The pace of innovation is amazingly fast, but regulatory issues and authorities cannot keep up. Though the FDA has made some great steps forward, they will face major dangers in the coming years.
Bertalan Mesko
the Medical Futurist
Those who predict the FDA will be radically weakened in this future are dead wrong. Quite the opposite. The FDA’s global safety net plan will become the reality. The American FDA and its partner agencies will play the same role in medicine as the American military does in patrolling the world’s seas and skies.
Many people believe the FDA can’t possibly regulate rogue medicine around the world. They are overlooking the way the FDA is already building a fairly effective global trust network.
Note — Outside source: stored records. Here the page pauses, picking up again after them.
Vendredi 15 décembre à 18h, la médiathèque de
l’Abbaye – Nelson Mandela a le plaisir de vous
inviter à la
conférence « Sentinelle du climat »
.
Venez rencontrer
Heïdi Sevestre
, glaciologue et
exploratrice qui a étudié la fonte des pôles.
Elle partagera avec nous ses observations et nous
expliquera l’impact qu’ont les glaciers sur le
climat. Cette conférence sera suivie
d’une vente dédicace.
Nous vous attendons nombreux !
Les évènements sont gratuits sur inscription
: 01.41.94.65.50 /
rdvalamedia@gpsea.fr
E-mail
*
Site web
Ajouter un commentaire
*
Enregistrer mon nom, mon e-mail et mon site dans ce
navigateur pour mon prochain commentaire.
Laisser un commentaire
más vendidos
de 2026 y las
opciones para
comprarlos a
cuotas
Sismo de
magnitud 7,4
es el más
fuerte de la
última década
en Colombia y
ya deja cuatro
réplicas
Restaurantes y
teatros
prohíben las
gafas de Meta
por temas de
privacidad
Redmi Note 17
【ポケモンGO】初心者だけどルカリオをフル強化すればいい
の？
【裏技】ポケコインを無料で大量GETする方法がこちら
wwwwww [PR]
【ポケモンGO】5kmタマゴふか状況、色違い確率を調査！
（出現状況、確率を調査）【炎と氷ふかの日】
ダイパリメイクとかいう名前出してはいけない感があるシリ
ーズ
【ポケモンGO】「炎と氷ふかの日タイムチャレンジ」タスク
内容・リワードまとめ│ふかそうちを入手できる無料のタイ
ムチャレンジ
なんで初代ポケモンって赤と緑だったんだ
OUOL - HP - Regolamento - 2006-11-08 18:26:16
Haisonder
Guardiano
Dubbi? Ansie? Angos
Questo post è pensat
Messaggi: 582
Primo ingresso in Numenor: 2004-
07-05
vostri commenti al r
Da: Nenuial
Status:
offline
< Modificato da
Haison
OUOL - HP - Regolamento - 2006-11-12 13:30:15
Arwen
» Pharma companies desperately want a single international regulatory standard, predicting it could reduce development costs by 20%.
» Clinical trials are now distributed to sites internationally. More than half of all clinical sites are outside the US. This forces regulatory agencies to coordinate. Rather than being “rogue” incubators of fringe science, these international hospitals and universities all conform to American standards of good clinical practice to be eligible for inclusion in the trials.
» No trials are conducted without some US sites, and all the trial sites comply with the same standard as inside the US, and go through inspection and investigation.
» Through pacts, treaties and licensing deals, the US is bringing the world together. 143 international agreements are already in place among 43 nations.
» The FDA already asserts authority over 300,000 foreign facilities that ship to the US, and last year alone it inspected over 3,500 of them.
» The FDA already has to govern all the food products imported to the US. That’s some 37 million shipments a year. Their expertise in food will translate increasingly to drugs.